**Your task**
Quote the entries in full, character for character, without their images.

[Excerpts from a dataset]

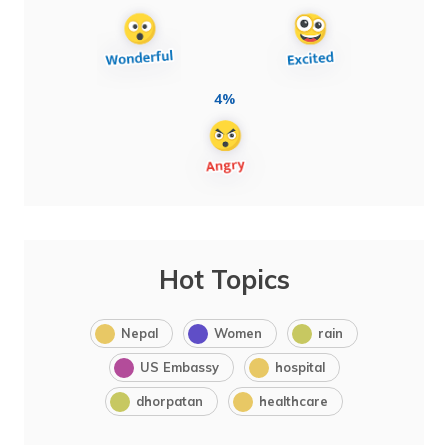
4%
Hot Topics
Nepal
Women
rain
US Embassy
hospital
dhorpatan
healthcare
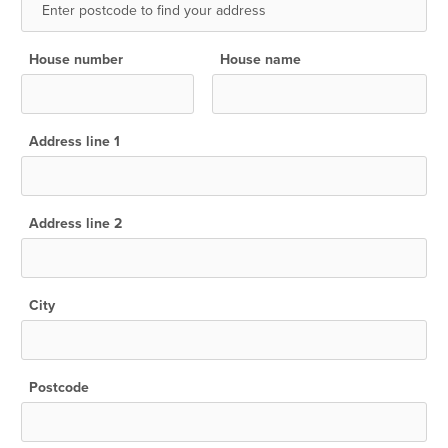
House number
House name
Address line 1
Address line 2
City
Postcode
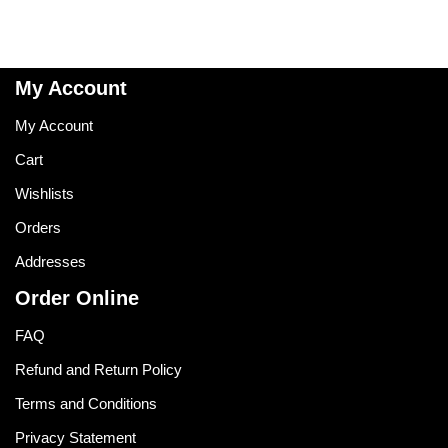
My Account
My Account
Cart
Wishlists
Orders
Addresses
Order Online
FAQ
Refund and Return Policy
Terms and Conditions
Privacy Statement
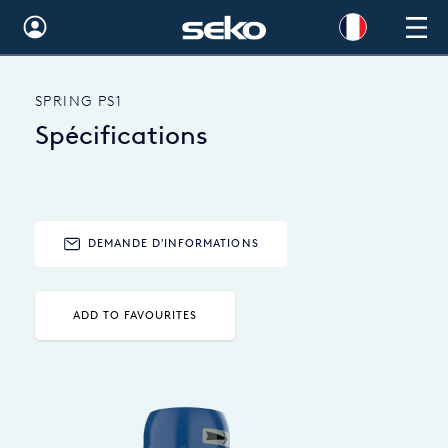
Global
SPRING PS1
Australia
Spécifications
Brazil
Bulgaria
China
DEMANDE D'INFORMATIONS
Colombia
ADD TO FAVOURITES
France
Germany
Hungary
India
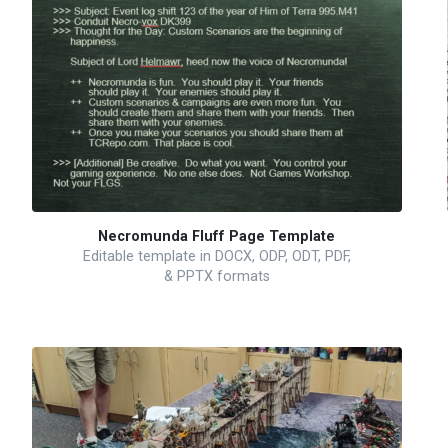
Necromunda Fluff Page Template
Editable template in DOCX, ODP, ODT, PDF,
& PPTX formats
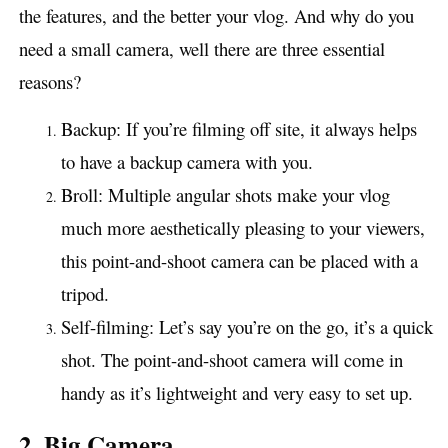
the features, and the better your vlog. And why do you
need a small camera, well there are three essential
reasons?
Backup: If you’re filming off site, it always helps
to have a backup camera with you.
Broll: Multiple angular shots make your vlog
much more aesthetically pleasing to your viewers,
this point-and-shoot camera can be placed with a
tripod.
Self-filming: Let’s say you’re on the go, it’s a quick
shot. The point-and-shoot camera will come in
handy as it’s lightweight and very easy to set up.
2. Big Camera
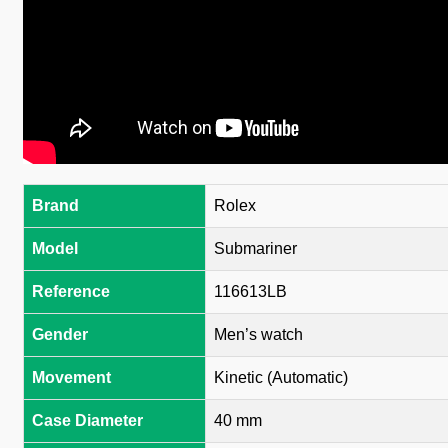
Brand
Rolex
Model
Submariner
Reference
116613LB
Gender
Men’s watch
Movement
Kinetic (Automatic)
Case Diameter
40 mm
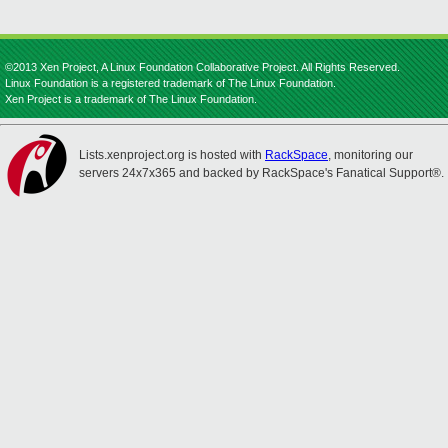
©2013 Xen Project, A Linux Foundation Collaborative Project. All Rights Reserved.
Linux Foundation is a registered trademark of The Linux Foundation.
Xen Project is a trademark of The Linux Foundation.
Lists.xenproject.org is hosted with
RackSpace
, monitoring our
servers 24x7x365 and backed by RackSpace's Fanatical Support®.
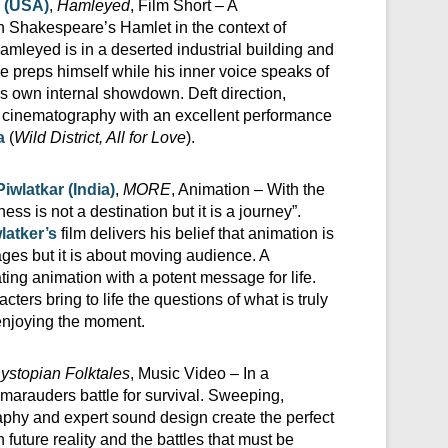
 (USA)
,
Hamleyed
, Film Short – A
n Shakespeare’s Hamlet in the context of
Hamleyed is in a deserted industrial building and
he preps himself while his inner voice speaks of
his own internal showdown. Deft direction,
nd cinematography with an excellent performance
a
(
Wild District, All for Love
).
wlatkar (India)
,
MORE
, Animation – With the
ess is not a destination but it is a journey”.
latker’s
film delivers his belief that animation is
ges but it is about moving audience. A
ing animation with a potent message for life.
acters bring to life the questions of what is truly
 enjoying the moment.
ystopian Folktales
, Music Video – In a
 marauders battle for survival. Sweeping,
aphy and expert sound design create the perfect
n future reality and the battles that must be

**Written response**
4%
Hot Topics
Nepal
Women
rain
US Embassy
hospital
dhorpatan
healthcare
House number
House name
Address line 1
Address line 2
City
Postcode
My Account
My Account
Cart
Wishlists
Orders
Addresses
Order Online
FAQ
Refund and Return Policy
Terms and Conditions
Privacy Statement
Global
SPRING PS1
Australia
Spécifications
Brazil
Bulgaria
China
DEMANDE D'INFORMATIONS
Colombia
ADD TO FAVOURITES
France
Germany
Hungary
India
Necromunda Fluff Page Template
Editable template in DOCX, ODP, ODT, PDF,
& PPTX formats
the features, and the better your vlog. And why do you
need a small camera, well there are three essential
reasons?
Backup: If you’re filming off site, it always helps
to have a backup camera with you.
Broll: Multiple angular shots make your vlog
much more aesthetically pleasing to your viewers,
this point-and-shoot camera can be placed with a
tripod.
Self-filming: Let’s say you’re on the go, it’s a quick
shot. The point-and-shoot camera will come in
handy as it’s lightweight and very easy to set up.
2. Big Camera
Brand
Rolex
Model
Submariner
Reference
116613LB
Gender
Men’s watch
Movement
Kinetic (Automatic)
Case Diameter
40 mm
©2013 Xen Project, A Linux Foundation Collaborative Project. All Rights Reserved.
Linux Foundation is a registered trademark of The Linux Foundation.
Xen Project is a trademark of The Linux Foundation.
Lists.xenproject.org is hosted with
RackSpace
, monitoring our
servers 24x7x365 and backed by RackSpace's Fanatical Support®.
 (USA)
,
Hamleyed
, Film Short – A
n Shakespeare’s Hamlet in the context of
Hamleyed is in a deserted industrial building and
he preps himself while his inner voice speaks of
his own internal showdown. Deft direction,
nd cinematography with an excellent performance
a
(
Wild District, All for Love
).
wlatkar (India)
,
MORE
, Animation – With the
ess is not a destination but it is a journey”.
latker’s
film delivers his belief that animation is
ges but it is about moving audience. A
ing animation with a potent message for life.
acters bring to life the questions of what is truly
 enjoying the moment.
ystopian Folktales
, Music Video – In a
 marauders battle for survival. Sweeping,
aphy and expert sound design create the perfect
n future reality and the battles that must be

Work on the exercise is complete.